FORMER Coventry captain Greg Hancock has announced his retirement from the sport at the age of 49.
Greg, who was a four-time World Champion, was also a hugely popular figure at Brandon where he spent a five-year stint between 1997-2001, the first of which saw him also take his maiden individual title.
His last racing appearance at the venue came in the 2012 Brandonapolis, the season after he clinched his second World crown. Further World titles followed in 2014 and 2016 in what was a stellar career virtually unmatched in longevity.
The announcement was made by the Speedway Grand Prix organisers, as they confirmed Hancock would not be taking up his place in the 2020 World Championship:
FOUR-TIME WORLD CHAMPION HANCOCK ANNOUNCES RETIREMENT AFTER ILLUSTRIOUS CAREER
Greg Hancock, the four-time world speedway champion, has announced his retirement after a glittering career which marks him out as one of the greats of the sport.
The decision to retire to spend more time with his family means that the Californian will not compete in the FIM Speedway Grand Prix series in 2020.
The announcement follows Hancock’s withdrawal from the FIM Speedway Grand Prix series of 2019.
“Over the last 12 months of missing a full racing season, I've had much time to reflect on my amazing career. Racing at the highest level, winning four World Championships, Team and Pairs World Championships amongst many domestic league championships, were amongst the most challenging and successful times of my life to date,” Hancock said.

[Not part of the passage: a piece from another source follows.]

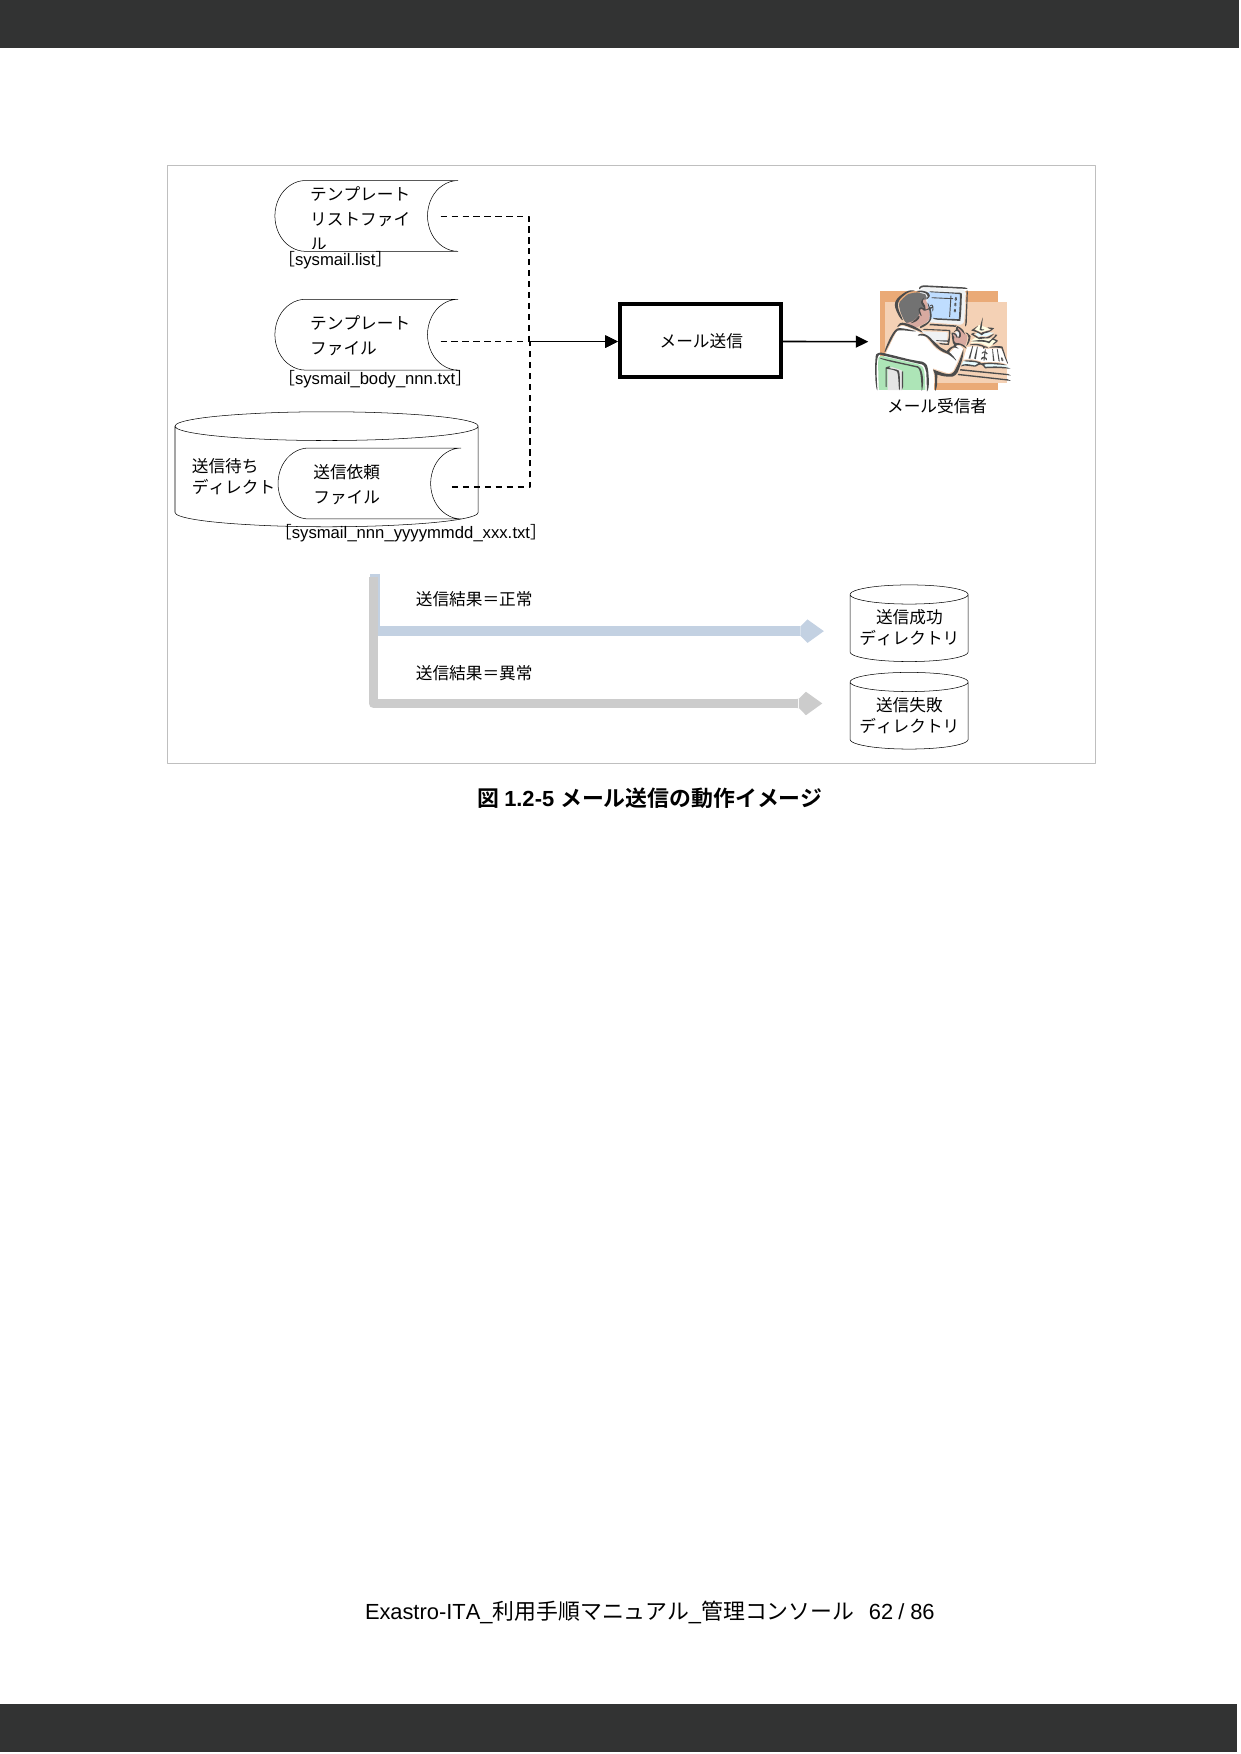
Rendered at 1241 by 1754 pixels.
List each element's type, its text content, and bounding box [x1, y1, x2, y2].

text 図 1.2-2 メール送信の動作イメージ [148, 767, 1152, 827]
picture [0, 0, 1239, 48]
picture [0, 1704, 1237, 1752]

“This last year taking care of my wife and family became life-changing in many ways and put life into a new perspective. I am pleased with my racing achievements and believe it is time to move on to a new chapter. As difficult as it is to make a decision like this, it is the right one.
“Although I am stepping away from the racing part, I do not plan to exit the scene. I have plans that will keep me close to the sport and we’ll see where that goes in the weeks ahead.”
Hancock, 49, is the only rider who has been part of the SGP line-up every year since the series was launched in 1995. Up until September 2014, he raced in each and every SGP event staged – an unbroken run of 177 appearances.
He has made 218 SGP appearances in total and scored 2,655 points from 1,248 heats – both records. Two more records he holds are the most heat wins at 455 and his 92 SGP final appearances.
One of his most notable feats was winning his first world title in 1997 and claiming his second in 2011 – 14 years later.
The longest break between title wins was previously seven years. He also won three of his titles after turning 40, making him the oldest champion ever.
Paul Bellamy, Senior Vice President of Motorsports Events at IMG, praised Hancock’s contribution to the sport.
“Greg has been an incredible servant and a wonderful ambassador for the sport of speedway on and off the track over many years. He leaves a massive legacy for speedway globally,” he said.
“Not only was Greg an outstanding competitor, underlined by his four world titles and numerous national and international honours, he is a fan favourite the world over and a role model for riders coming through the ranks. He is also a thoroughly nice man who has been unstinting in his efforts to give back to the sport.
“We wish Greg, his wife Jennie and the family all the best for the future.”
Armando Castagna, the FIM Track Racing Commission director, added: “Greg Hancock’s retirement is a big shock for the speedway world and he will be missed a lot by everyone.
“The FIM understands and supports the reasons for his announcement and we are close to him and his family in this hard decision.
“I'm sure Greg will not leave the speedway world completely and I'm also sure that he will remain involved in track racing.
“His experience, knowledge, charisma and advice will be welcome, in any position he will take in the future inside the sport. As a personal friend, I wish him all the very best for the future.”